What is asked: Print every row below word for word, leaving out the pictures.

Saved entries:
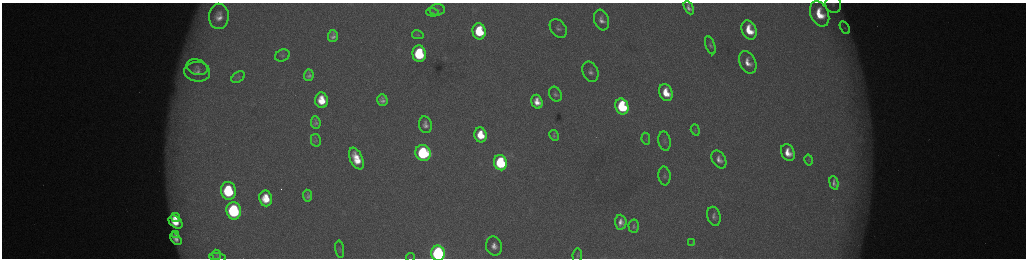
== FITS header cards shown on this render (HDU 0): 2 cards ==
NAXIS1  =                 2048 /fastest changing axis
NAXIS2  =                  512 /next to fastest changing axis

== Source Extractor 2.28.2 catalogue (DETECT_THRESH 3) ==
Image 2048 x 512 px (HDU 0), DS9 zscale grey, zoomed out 1/2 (1 PNG px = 2 x 2 image px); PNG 1028 x 260 px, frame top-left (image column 1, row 511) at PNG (2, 3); each listed source drawn as its Kron ellipse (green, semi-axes under 4 px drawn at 4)
Background 175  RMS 2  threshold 6.12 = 3 sigma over >= 5 px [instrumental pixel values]
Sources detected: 69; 6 cannot appear on this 1/2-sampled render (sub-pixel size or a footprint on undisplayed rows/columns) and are neither listed nor drawn; the other 63 listed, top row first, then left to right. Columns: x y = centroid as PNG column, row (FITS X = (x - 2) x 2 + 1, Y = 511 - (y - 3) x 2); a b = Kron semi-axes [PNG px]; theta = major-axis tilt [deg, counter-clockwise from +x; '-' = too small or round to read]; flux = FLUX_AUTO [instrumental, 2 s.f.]
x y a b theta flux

Answer in full:
== FITS header cards shown on this render (HDU 0): 2 cards ==
NAXIS1  =                 2048 /fastest changing axis
NAXIS2  =                  512 /next to fastest changing axis

== Source Extractor 2.28.2 catalogue (DETECT_THRESH 3) ==
Image 2048 x 512 px (HDU 0), DS9 zscale grey, zoomed out 1/2 (1 PNG px = 2 x 2 image px); PNG 1028 x 260 px, frame top-left (image column 1, row 511) at PNG (2, 3); each listed source drawn as its Kron ellipse (green, semi-axes under 4 px drawn at 4)
Background 175  RMS 2  threshold 6.12 = 3 sigma over >= 5 px [instrumental pixel values]
Sources detected: 69; 6 cannot appear on this 1/2-sampled render (sub-pixel size or a footprint on undisplayed rows/columns) and are neither listed nor drawn; the other 63 listed, top row first, then left to right. Columns: x y = centroid as PNG column, row (FITS X = (x - 2) x 2 + 1, Y = 511 - (y - 3) x 2); a b = Kron semi-axes [PNG px]; theta = major-axis tilt [deg, counter-clockwise from +x; '-' = too small or round to read]; flux = FLUX_AUTO [instrumental, 2 s.f.]
x y a b theta flux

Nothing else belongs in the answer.